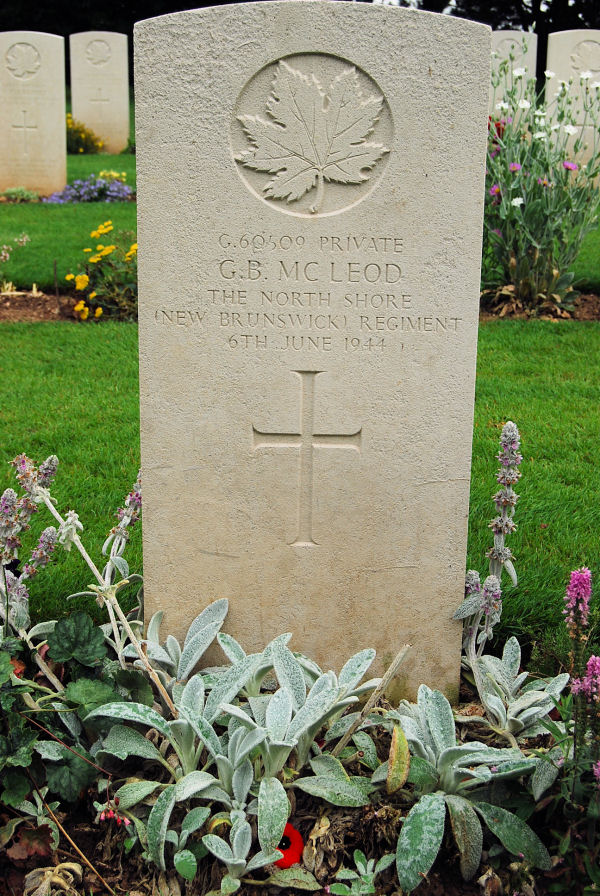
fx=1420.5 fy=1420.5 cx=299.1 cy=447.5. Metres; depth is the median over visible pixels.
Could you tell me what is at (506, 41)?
gravestone
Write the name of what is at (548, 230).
flowering plant
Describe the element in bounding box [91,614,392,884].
plant
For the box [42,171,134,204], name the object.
purple flower plant
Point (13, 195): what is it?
small plant
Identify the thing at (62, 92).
gravestone
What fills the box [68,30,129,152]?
gravestone
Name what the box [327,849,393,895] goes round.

* * * *

◆ What the exercise asks ◆
Exactly the lines from the one holding "Identify the thing at (62, 92)." through the end of the data are to be repeated, with both ends included.

◆ Result for this task ◆
Identify the thing at (62, 92).
gravestone
What fills the box [68,30,129,152]?
gravestone
Name what the box [327,849,393,895] goes round.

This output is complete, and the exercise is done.